No human being with a fully functioning moral compass could ever do this or justify it. Only ignorance such as seeing Dolphins of fish, and other similar distortions of the truth could possibly lead people to believe that this is right.
As one of the other intelligent species on the planet this is nothing short of murder, in fact this crime is of far more significance than anything happening to humans in Syria or Africa.
It's horrifying Japan allows this.
, in fact this crime is of far more significance than anything happening to humans in Syria or Africa.
======
Er, no it isn't. I have to question your humanity if you consider animals more worthy of life than humans.
What's your point of comparing the slaughtering of one innocent with another, murder is murder
I think it's important to listen to the views of those engaged in this sort of hunt.

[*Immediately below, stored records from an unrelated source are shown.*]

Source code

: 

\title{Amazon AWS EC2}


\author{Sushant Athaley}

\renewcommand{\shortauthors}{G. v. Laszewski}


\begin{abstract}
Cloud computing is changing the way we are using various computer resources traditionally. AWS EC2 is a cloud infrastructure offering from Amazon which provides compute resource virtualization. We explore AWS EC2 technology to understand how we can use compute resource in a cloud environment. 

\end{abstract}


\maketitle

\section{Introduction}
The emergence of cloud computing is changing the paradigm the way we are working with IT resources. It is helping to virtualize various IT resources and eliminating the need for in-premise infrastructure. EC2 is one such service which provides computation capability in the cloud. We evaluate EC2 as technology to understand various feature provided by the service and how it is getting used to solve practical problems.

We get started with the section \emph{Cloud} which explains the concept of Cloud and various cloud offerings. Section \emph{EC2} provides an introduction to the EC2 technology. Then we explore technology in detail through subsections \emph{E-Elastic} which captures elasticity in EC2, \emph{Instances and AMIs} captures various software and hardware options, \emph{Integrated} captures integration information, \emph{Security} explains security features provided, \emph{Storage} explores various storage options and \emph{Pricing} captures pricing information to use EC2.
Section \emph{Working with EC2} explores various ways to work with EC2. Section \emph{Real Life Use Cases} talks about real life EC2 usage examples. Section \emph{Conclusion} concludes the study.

Well, I've listened, and they're SHIT. The point here isn't whether or not the dolphins are endangered, it's about their suffering - physical and mental. This has to stop.
In the West we subject millions of pigs to lives of sustained physical and mental abuse.
Significant numbers of pigs die of stress when they're taken to the slaughterhouse. Because they know the fate that is in store them.
One evil does not justify another.
What on earth has that go to do with me criticising the Japanese?
Slavery was also a "tradition". Just because something has been done for a long time doesn't make it unchangable.
As the article states, this has only been a 'tradition' since 1969. I have coats older than that.
Right around the time people started complaining about it.
Blame Shinzo Abe.
Why?
He's the nationalist, fascist head of the Japanese executive.
What does that have to do with what we are talking about?
Nice balanced reporting Guardian.
It might of been a good idea to interview one of the fishermen involved.
Why? What can the fisherman say? There clearly aren't two sides to this story. The tradition element goes out of the window. They eat meat that is not safe for consumption.!
True.
They have been interviewed, even so, of what importance is a handful of fishermen next to the methodical slaughter of an intelligent species.
Notice there is no question mark there.